Ulenspiegel replied:

“All the deans, curates, clerks, beadles, and other bigwigs high or low that feed us on windy trash. If I were a stout workman, they would have robbed me of the fruit of three years’ toil by making me go pilgrimaging. But it is poor Claes who pays. They shall repay me my three years an hundredfold, and I will chant them as well the mass for their dead money.”

“Alas, Thyl, be prudent: they will burn you alive,” replied Nele.

“I am pure asbestos,” answered Ulenspiegel.

And they parted, she all in tears, he brokenhearted, and in anger.

XXXIII

Passing through Bruges on the Wednesday market, there he saw a woman led along by the executioner and his knaves, and a great crowd of other women around her crying and howling a thousand vile insults.

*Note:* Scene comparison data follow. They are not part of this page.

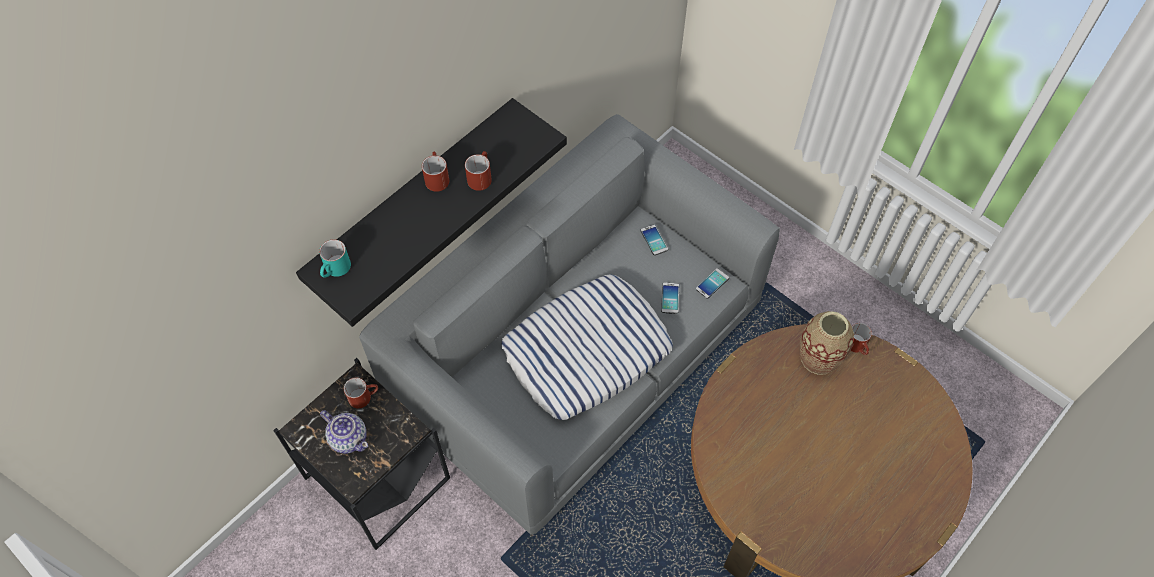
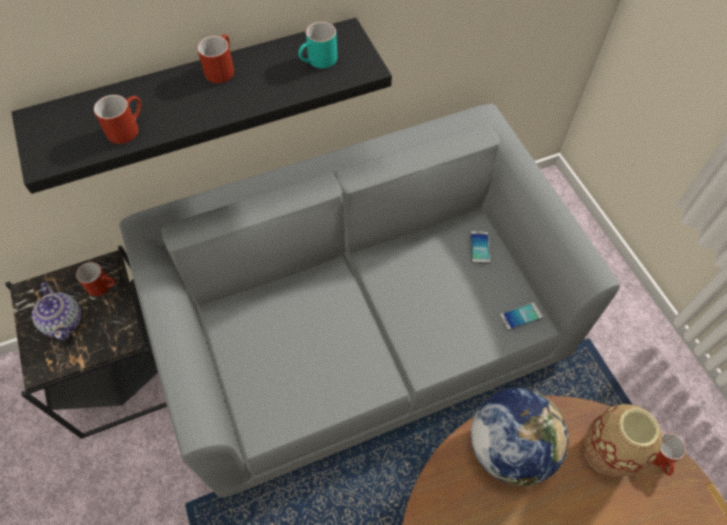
camera: 25 degrees right, 0 degrees up
(336, 270) = (50, 124): turquoise mug -> turquoise mug (318, 62)
(480, 176) = (268, 83): red mug -> red mug (127, 127)
(587, 351) = (353, 333): pillow -> none
(670, 298) = (467, 313): phone -> none
(748, 385) = (509, 447): none -> globe

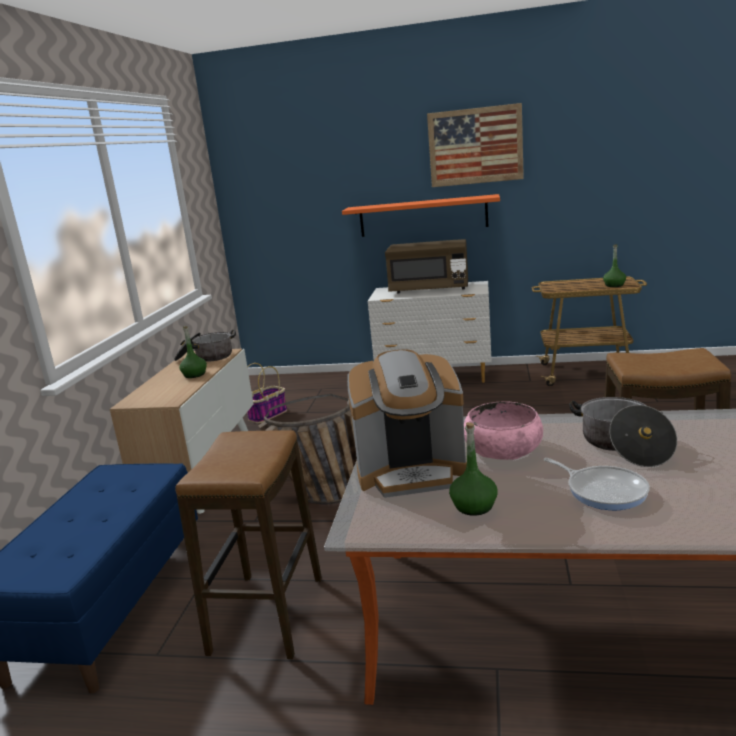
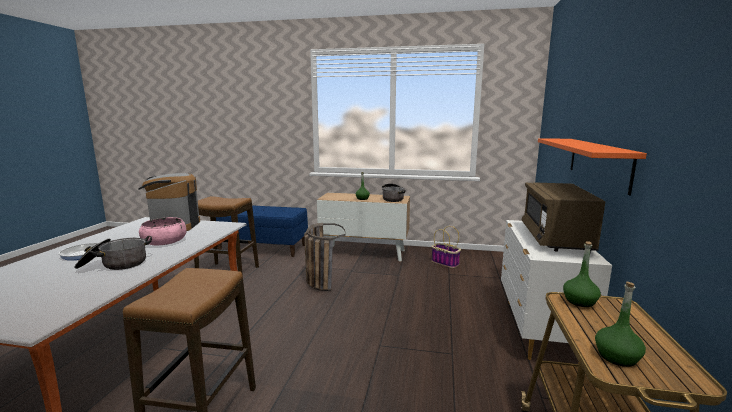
camera: 90 degrees right, 5 degrees down
(474, 506) = (126, 233): green bottle -> green bottle (580, 301)
(475, 146) = (643, 81): picture -> none

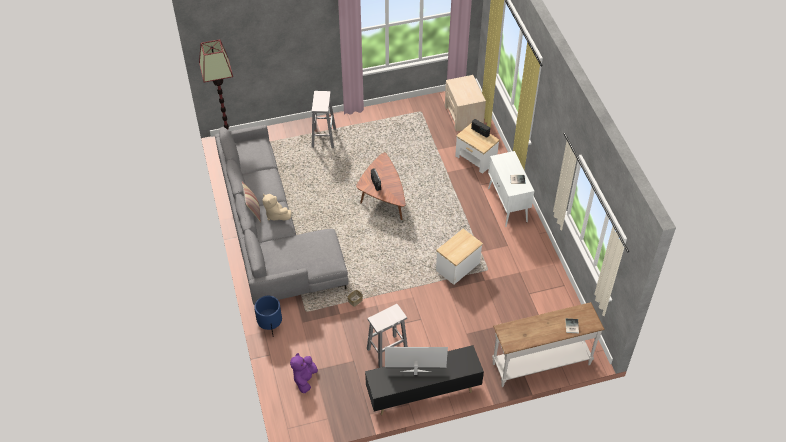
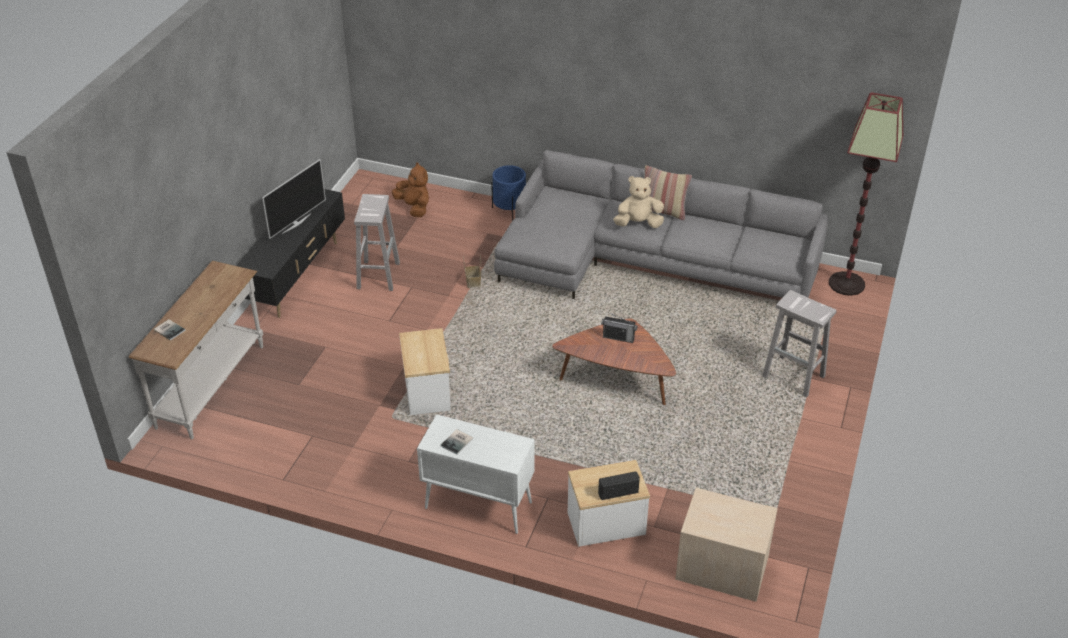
camera: 125 degrees right, 10 degrees down
(305, 379) = (414, 207): purple plush toy -> brown plush toy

Ulenspiegel, seeing the upper part of her dress equipped with pieces of red cloth, and seeing the stone of justice with its iron chains, at her neck, perceived that this was a woman who had sold for gain the fresh young bodies of her daughters. They told him her name was Barbe, she was the wife of Jason Darue, and would be brought in this costume from place to place until she came back to the great marketplace, where she would be set up on a scaffold already erected for her. Ulenspiegel followed her with the crowd of shouting people. Once back in the great marketplace she was set on the scaffold, bound to a stake, and the executioner laid before her a bundle of grass and a clod, signifying the pit of the grave.

They told Ulenspiegel, too, that she had been whipped already in prison.